What this task involves: Show every line below where "jogador" can be found.

Recorded data:

* * * * * * * * *

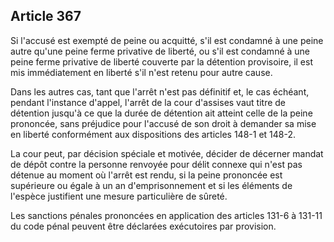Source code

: Article 367
----
Si l'accusé est exempté de peine ou acquitté, s'il est condamné à une peine
autre qu'une peine ferme privative de liberté, ou s'il est condamné à une peine
ferme privative de liberté couverte par la détention provisoire, il est mis
immédiatement en liberté s'il n'est retenu pour autre cause.

Dans les autres cas, tant que l'arrêt n'est pas définitif et, le cas échéant,
pendant l'instance d'appel, l'arrêt de la cour d'assises vaut titre de détention
jusqu'à ce que la durée de détention ait atteint celle de la peine prononcée,
sans préjudice pour l'accusé de son droit à demander sa mise en liberté
conformément aux dispositions des articles 148-1 et 148-2.

La cour peut, par décision spéciale et motivée, décider de décerner mandat de
dépôt contre la personne renvoyée pour délit connexe qui n'est pas détenue au
moment où l'arrêt est rendu, si la peine prononcée est supérieure ou égale à un
an d'emprisonnement et si les éléments de l'espèce justifient une mesure
particulière de sûreté.

Les sanctions pénales prononcées en application des articles 131-6 à 131-11 du
code pénal peuvent être déclarées exécutoires par provision.
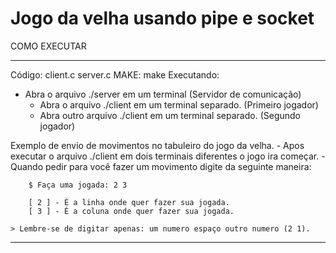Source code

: # Jogo da velha usando pipe e socket


COMO EXECUTAR

---------------------------------------------------------------
Código: client.c server.c
MAKE: make
Executando: 
- Abra o arquivo ./server em um terminal (Servidor de comunicação)
    - Abra o arquivo ./client em um terminal separado. (Primeiro jogador)
    - Abra outro arquivo ./client em um terminal separado. (Segundo jogador)

Exemplo de envio de movimentos no tabuleiro do jogo da velha.
    - Apos executar o arquivo ./client em dois terminais diferentes o jogo ira começar.
    - Quando pedir para você fazer um movimento digite da seguinte maneira:

        $ Faça uma jogada: 2 3 

        [ 2 ] - É a linha onde quer fazer sua jogada.
        [ 3 ] - É a coluna onde quer fazer sua jogada.

    > Lembre-se de digitar apenas: um numero espaço outro numero (2 1).
---------------------------------------------------------------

* * * * * * * * *

Task result:
    - Abra o arquivo ./client em um terminal separado. (Primeiro jogador)
    - Abra outro arquivo ./client em um terminal separado. (Segundo jogador)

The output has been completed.